C’est dire que ce jour a rencontré une forte aspiration populaire, bientôt traduite
dans la chanson, le dessin de presse, la poésie. (...)

En France, c’est le régime du maréchal Pétain qui va faire du 1er mai un jour férié. Pourquoi exactement ?

Dit comme ça, c’est un raccourci, dans la mesure où le projet du 1er mai jour chômé a été porté dès 1936, sous le Front populaire. En 1937, comme le jour tombait un samedi, la question ne s’est pas posée avec urgence et, en 1938, on avait déjà bien d’autres chats à fouetter… Mais c’est une décision qui s’inscrit dans un processus.

Le régime de Vichy va faire du 1er Mai une fête légale pour s’inventer des traditions, à l’instar de l’Allemagne nazie et de l’Espagne franquiste. Le 1er Mai devient jour chômé, mais non payé — c’est en 1947, à la Libération, qu’il devient chômé et payé. (...)

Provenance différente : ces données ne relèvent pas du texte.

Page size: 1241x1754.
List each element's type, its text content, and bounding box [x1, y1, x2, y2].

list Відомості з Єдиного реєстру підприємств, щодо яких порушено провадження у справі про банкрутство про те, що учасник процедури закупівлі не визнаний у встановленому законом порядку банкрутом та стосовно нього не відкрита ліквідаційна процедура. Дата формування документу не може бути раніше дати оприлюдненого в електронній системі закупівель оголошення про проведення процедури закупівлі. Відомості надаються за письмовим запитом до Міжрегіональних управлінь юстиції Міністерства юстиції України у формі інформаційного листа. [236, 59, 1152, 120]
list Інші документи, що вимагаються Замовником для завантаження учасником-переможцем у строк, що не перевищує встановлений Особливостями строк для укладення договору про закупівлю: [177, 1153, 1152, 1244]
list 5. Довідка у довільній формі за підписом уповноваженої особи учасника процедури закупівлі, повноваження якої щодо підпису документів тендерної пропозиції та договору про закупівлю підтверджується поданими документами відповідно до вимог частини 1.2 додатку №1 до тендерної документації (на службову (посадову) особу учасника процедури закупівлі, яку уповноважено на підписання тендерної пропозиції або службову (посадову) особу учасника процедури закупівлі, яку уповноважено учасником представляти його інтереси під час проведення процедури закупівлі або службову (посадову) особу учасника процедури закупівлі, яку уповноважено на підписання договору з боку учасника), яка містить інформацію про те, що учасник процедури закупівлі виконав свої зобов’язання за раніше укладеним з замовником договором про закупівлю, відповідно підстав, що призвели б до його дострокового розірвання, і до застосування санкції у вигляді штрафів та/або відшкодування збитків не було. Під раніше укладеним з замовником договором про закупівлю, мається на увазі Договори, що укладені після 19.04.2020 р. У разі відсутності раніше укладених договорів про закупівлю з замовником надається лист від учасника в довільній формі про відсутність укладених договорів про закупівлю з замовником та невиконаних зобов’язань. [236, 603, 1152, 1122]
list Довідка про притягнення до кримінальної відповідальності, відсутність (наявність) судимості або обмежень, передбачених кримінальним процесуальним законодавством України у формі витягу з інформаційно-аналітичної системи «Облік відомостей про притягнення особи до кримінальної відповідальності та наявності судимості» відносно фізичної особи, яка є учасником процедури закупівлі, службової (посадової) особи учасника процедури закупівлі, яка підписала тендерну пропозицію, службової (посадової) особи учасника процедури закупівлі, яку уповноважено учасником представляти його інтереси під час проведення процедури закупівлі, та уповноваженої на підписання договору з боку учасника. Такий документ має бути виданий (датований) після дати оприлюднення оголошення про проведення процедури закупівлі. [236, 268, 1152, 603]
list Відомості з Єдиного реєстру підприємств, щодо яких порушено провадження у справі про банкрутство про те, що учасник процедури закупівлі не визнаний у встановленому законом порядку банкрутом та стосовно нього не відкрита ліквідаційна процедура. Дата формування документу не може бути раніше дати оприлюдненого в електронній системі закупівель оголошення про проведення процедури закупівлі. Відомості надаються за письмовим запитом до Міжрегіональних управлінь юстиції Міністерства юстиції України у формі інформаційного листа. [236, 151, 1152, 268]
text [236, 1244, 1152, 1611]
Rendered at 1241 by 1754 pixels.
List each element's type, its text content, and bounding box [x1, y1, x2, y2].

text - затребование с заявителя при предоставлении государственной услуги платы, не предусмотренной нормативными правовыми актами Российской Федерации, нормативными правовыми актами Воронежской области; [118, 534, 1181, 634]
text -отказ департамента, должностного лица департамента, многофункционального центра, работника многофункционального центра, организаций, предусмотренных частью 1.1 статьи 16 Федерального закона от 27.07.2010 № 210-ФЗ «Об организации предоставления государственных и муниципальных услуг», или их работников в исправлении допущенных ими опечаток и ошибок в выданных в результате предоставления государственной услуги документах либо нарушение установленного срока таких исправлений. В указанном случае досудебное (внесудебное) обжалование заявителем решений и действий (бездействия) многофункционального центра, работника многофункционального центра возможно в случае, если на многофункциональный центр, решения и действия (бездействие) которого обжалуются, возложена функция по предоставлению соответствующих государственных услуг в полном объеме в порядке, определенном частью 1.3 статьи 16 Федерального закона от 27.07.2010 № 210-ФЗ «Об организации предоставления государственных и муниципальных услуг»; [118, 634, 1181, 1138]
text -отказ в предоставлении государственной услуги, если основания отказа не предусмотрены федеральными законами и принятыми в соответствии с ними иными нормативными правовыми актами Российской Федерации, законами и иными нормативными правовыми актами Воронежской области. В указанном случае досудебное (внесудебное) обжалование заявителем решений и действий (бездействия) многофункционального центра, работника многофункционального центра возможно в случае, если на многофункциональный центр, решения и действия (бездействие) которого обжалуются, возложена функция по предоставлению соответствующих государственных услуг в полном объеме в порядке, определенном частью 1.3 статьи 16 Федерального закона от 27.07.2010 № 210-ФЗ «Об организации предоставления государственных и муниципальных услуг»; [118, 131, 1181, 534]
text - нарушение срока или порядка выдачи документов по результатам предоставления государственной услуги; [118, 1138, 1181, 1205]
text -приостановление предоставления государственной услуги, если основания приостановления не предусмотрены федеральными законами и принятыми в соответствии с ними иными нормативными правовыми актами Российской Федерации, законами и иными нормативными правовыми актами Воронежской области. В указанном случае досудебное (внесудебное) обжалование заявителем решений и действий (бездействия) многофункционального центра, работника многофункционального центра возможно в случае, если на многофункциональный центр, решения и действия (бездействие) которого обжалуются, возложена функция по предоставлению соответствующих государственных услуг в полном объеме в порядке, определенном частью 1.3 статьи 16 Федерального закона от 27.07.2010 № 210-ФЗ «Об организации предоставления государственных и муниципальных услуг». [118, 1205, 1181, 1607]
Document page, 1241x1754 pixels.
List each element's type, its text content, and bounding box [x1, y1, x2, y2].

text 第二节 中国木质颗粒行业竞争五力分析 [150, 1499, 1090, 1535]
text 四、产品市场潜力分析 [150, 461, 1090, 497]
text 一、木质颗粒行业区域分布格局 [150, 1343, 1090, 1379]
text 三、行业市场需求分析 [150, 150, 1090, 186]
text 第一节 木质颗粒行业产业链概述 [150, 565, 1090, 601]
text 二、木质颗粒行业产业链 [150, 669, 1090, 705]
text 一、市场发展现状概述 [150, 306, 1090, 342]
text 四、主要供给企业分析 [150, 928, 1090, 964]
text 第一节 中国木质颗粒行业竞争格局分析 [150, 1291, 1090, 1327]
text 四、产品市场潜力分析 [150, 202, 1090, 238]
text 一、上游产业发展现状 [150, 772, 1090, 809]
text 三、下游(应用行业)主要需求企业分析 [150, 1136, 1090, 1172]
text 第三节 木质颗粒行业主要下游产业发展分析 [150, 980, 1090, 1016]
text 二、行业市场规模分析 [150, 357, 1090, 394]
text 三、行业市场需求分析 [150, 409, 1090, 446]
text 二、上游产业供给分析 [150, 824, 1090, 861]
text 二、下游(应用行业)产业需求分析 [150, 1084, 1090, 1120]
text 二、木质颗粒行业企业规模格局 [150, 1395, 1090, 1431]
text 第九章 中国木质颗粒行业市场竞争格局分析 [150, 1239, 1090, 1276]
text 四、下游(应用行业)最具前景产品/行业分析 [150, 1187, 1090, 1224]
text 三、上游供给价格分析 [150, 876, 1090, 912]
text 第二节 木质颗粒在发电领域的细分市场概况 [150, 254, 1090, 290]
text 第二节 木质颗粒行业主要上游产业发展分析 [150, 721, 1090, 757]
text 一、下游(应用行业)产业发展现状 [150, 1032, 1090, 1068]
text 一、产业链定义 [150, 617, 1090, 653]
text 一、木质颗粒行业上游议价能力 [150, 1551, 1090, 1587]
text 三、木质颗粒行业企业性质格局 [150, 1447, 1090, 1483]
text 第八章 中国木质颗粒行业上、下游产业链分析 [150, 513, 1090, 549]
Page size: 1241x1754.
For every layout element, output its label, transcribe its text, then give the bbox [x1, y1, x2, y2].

À l’occasion, le peuple est incité à renoncer à « l’idéologie malsaine de la lutte des classes », pour « fonder un ordre nouveau où le travail sera magnifié » (Doriot). On est loin du 1er Mai originel…

Ah, oui, c’est délibéré ! Il y a la volonté d’un total renversement. D’abord pour occuper le terrain et empêcher le courant clandestin (le mouvement syndical, mais aussi le général de Gaulle, qui l’érigent pareillement en « fête patriotique », comme le 14 Juillet) de se servir de cette date symbolique. Ensuite pour, à la faveur de ce renversement, mettre en avant les valeurs du régime de Vichy : « Travail, Famille, Patrie »… (...)

Le gouvernement de M. Macron s’apprête à faire de Pôle Emploi, l’agence nationale pour l’emploi, l’agence France Travail. Qu’est-ce que cela vous inspire ?

Ce gouvernement a une très grande capacité à picorer tout-terrain en matière de références. Le président Macron a pu à la fois mettre en place un Conseil national de la refondation, en osant emprunter le sigle du Conseil national de la résistance (CNR), qui a eu bien d’autres usages en d’autres temps et pour lesquels des gens ont perdu la vie. Et maintenant France Travail, qui fait malencontreusement écho à « Travail, Famille, Patrie »… (...)

Aujourd’hui la question du temps, et de son usage, se pose à nouveau avec la question des retraites, mais l’issue n’est pas celle de 1936… Évidemment, car cette question de l’émancipation, pour soi et avec les autres, ne participe pas des multiples motivations, éventuellement contradictoires, mises en avant par le président Macron. Mais le 1er Mai n’a pas dit son dernier mot : face à l’individualisme libéral, il porte en lui l’aspiration à l’émancipation de chacune et chacun par des combats communs. (...)

La Part du rêve — Histoire du 1er mai en France, de Danielle Tartakowsky, aux éditions Hachette littérature, 2005, 29,20 euros.